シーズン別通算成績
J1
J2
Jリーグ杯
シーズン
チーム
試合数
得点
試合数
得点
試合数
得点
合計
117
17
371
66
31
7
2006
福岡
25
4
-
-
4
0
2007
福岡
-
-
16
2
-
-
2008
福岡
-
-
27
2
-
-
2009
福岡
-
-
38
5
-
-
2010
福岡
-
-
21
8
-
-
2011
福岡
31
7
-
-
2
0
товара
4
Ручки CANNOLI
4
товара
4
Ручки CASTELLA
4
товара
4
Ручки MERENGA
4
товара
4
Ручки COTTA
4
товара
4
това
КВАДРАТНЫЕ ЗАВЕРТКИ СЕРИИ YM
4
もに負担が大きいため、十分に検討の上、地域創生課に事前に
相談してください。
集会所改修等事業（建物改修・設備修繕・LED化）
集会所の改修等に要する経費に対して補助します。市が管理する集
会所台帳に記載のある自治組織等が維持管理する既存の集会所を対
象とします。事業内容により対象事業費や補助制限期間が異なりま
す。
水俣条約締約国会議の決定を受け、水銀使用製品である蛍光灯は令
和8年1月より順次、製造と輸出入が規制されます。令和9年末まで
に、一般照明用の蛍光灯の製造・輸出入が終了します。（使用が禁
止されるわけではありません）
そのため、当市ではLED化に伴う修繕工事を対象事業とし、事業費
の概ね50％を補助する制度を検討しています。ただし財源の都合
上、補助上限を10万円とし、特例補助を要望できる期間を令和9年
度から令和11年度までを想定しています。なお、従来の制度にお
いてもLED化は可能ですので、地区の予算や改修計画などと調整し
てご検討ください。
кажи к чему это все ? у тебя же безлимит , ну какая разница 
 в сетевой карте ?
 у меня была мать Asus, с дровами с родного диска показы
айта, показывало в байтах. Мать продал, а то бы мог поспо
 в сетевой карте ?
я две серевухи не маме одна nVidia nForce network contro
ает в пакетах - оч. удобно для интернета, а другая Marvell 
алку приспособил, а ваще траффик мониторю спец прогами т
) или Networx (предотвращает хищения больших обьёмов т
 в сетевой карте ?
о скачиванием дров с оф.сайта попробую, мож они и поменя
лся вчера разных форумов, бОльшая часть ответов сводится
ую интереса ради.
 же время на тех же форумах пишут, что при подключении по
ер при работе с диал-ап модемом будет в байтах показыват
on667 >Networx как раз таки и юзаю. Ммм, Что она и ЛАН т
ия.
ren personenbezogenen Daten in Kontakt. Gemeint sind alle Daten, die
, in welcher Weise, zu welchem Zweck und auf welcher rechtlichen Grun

- Exercise
Hand back the whole listing, exactly as it is.

- Answer to the exercise
シーズン別通算成績
J1
J2
Jリーグ杯
シーズン
チーム
試合数
得点
試合数
得点
試合数
得点
合計
117
17
371
66
31
7
2006
福岡
25
4
-
-
4
0
2007
福岡
-
-
16
2
-
-
2008
福岡
-
-
27
2
-
-
2009
福岡
-
-
38
5
-
-
2010
福岡
-
-
21
8
-
-
2011
福岡
31
7
-
-
2
0
товара
4
Ручки CANNOLI
4
товара
4
Ручки CASTELLA
4
товара
4
Ручки MERENGA
4
товара
4
Ручки COTTA
4
товара
4
това
КВАДРАТНЫЕ ЗАВЕРТКИ СЕРИИ YM
4
もに負担が大きいため、十分に検討の上、地域創生課に事前に
相談してください。
集会所改修等事業（建物改修・設備修繕・LED化）
集会所の改修等に要する経費に対して補助します。市が管理する集
会所台帳に記載のある自治組織等が維持管理する既存の集会所を対
象とします。事業内容により対象事業費や補助制限期間が異なりま
す。
水俣条約締約国会議の決定を受け、水銀使用製品である蛍光灯は令
和8年1月より順次、製造と輸出入が規制されます。令和9年末まで
に、一般照明用の蛍光灯の製造・輸出入が終了します。（使用が禁
止されるわけではありません）
そのため、当市ではLED化に伴う修繕工事を対象事業とし、事業費
の概ね50％を補助する制度を検討しています。ただし財源の都合
上、補助上限を10万円とし、特例補助を要望できる期間を令和9年
度から令和11年度までを想定しています。なお、従来の制度にお
いてもLED化は可能ですので、地区の予算や改修計画などと調整し
てご検討ください。
кажи к чему это все ? у тебя же безлимит , ну какая разница 
 в сетевой карте ?
 у меня была мать Asus, с дровами с родного диска показы
айта, показывало в байтах. Мать продал, а то бы мог поспо
 в сетевой карте ?
я две серевухи не маме одна nVidia nForce network contro
ает в пакетах - оч. удобно для интернета, а другая Marvell 
алку приспособил, а ваще траффик мониторю спец прогами т
) или Networx (предотвращает хищения больших обьёмов т
 в сетевой карте ?
о скачиванием дров с оф.сайта попробую, мож они и поменя
лся вчера разных форумов, бОльшая часть ответов сводится
ую интереса ради.
 же время на тех же форумах пишут, что при подключении по
ер при работе с диал-ап модемом будет в байтах показыват
on667 >Networx как раз таки и юзаю. Ммм, Что она и ЛАН т
ия.
ren personenbezogenen Daten in Kontakt. Gemeint sind alle Daten, die
, in welcher Weise, zu welchem Zweck und auf welcher rechtlichen Grun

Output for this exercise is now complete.